I’ve placed the myth in italics and the reality follows.
1. I am automatically divorced 6 months after I file for divorce. No.
2. I am legally separated once I file for divorce. No. Your Petition for Dissolution of Marriage or Legal Separation only lists the date you contend is your date of separation from your spouse.
3. If she/he withholds child support, I can retaliate by withholding visitation for him/her with our children. NO! Child support and visitation are not linked. Even deadbeat dads and deadbeat moms get to visit their children. However, the failure to financially support a minor child may be one of the factors a family court considers to decide primary custody of that child.
4. If he/she marries a high earner, my child support payments will go down. NO. Your ex’s new spouse, even if they are a billionaire, has no legal duty to financially support your children. This means your ex spouse could marry a billionaire who flies her/him and your kids around on a private jet and they all live in a large and magnificent estate with servants, and a private chef, etc., and you are still legally required to pay child support.

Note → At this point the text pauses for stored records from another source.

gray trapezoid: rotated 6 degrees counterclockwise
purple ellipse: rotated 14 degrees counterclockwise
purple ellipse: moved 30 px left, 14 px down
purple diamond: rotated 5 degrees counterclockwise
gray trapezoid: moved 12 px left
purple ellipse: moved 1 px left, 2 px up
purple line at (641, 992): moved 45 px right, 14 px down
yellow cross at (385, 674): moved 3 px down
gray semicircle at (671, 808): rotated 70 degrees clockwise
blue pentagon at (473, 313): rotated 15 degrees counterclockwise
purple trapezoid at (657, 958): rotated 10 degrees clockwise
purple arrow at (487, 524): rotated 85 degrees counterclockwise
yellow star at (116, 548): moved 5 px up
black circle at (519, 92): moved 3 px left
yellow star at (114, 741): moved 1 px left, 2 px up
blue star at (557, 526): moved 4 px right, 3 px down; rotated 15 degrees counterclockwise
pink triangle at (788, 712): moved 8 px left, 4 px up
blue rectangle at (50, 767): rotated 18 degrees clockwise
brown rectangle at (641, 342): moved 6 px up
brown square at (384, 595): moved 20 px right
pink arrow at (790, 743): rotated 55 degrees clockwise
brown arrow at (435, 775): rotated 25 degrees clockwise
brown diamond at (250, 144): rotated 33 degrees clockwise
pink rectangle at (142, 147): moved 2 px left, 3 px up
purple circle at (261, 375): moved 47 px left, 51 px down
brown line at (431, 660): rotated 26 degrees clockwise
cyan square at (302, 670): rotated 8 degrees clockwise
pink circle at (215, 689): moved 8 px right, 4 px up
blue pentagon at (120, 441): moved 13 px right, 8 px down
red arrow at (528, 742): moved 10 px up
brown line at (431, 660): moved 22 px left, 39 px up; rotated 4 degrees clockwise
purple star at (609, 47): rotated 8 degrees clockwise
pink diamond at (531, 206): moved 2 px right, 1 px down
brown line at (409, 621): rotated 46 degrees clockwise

5. If I buy a house with a fat mortgage, I can’t afford child support, so it will go down. NO. In fact, under the California child support guideline, your child support will probably increase because that fat mortgage gives you a bigger tax deduction and therefore you have more net money available for child support.
6. If my name is not on the credit card, I don’t owe the debt incurred during the marriage. Wrong. However, there may be some credit card debts incurred by your spouse that a family court will confirm to them. It depends on the facts.
7. I can be reimbursed for paying his/her premarital debts. NO. That was a good deed and no good deed goes unpunished.
8. The Court can make the other parent chip in for the kids’ college. NO. In California, there is no legal requirement that a parent pay for the college education of their child.
9. If I quit my job, I won’t have to pay support. Are you kidding me? Who told you that?
10. If we’re married more than 10 years, then he/she has to pay for me to get a college education. NO, that is what your spousal support can be used for.
11. Children can make custody decisions at age 12. Not very often, if at all. However, there has been a major shift in California law regarding the custody of minor children age 14 and older. Children 14 years and older now have the right to express their preference with respect custody to the family court. How this will manifest itself is still being worked out by the family courts in California. It is probably unlikely that we will see children on the witness stand in custody cases.
12. If we have equal custody, there won’t be any child support. Wrong. Child support in California is determined by a statewide uniform guideline and the timeshare parties have with their children is just one of the factors that is considered in determining child support.
13. I know we’ve been married for 15 years, but our child who was born 15 years ago, isn’t mine. I want a paternity test. You’re kidding me, right? Sorry, too late to ask.
14. If the family court orders me to pay community debts, I can always discharge them in bankruptcy. Probably not since the bankruptcy laws changed a few years ago.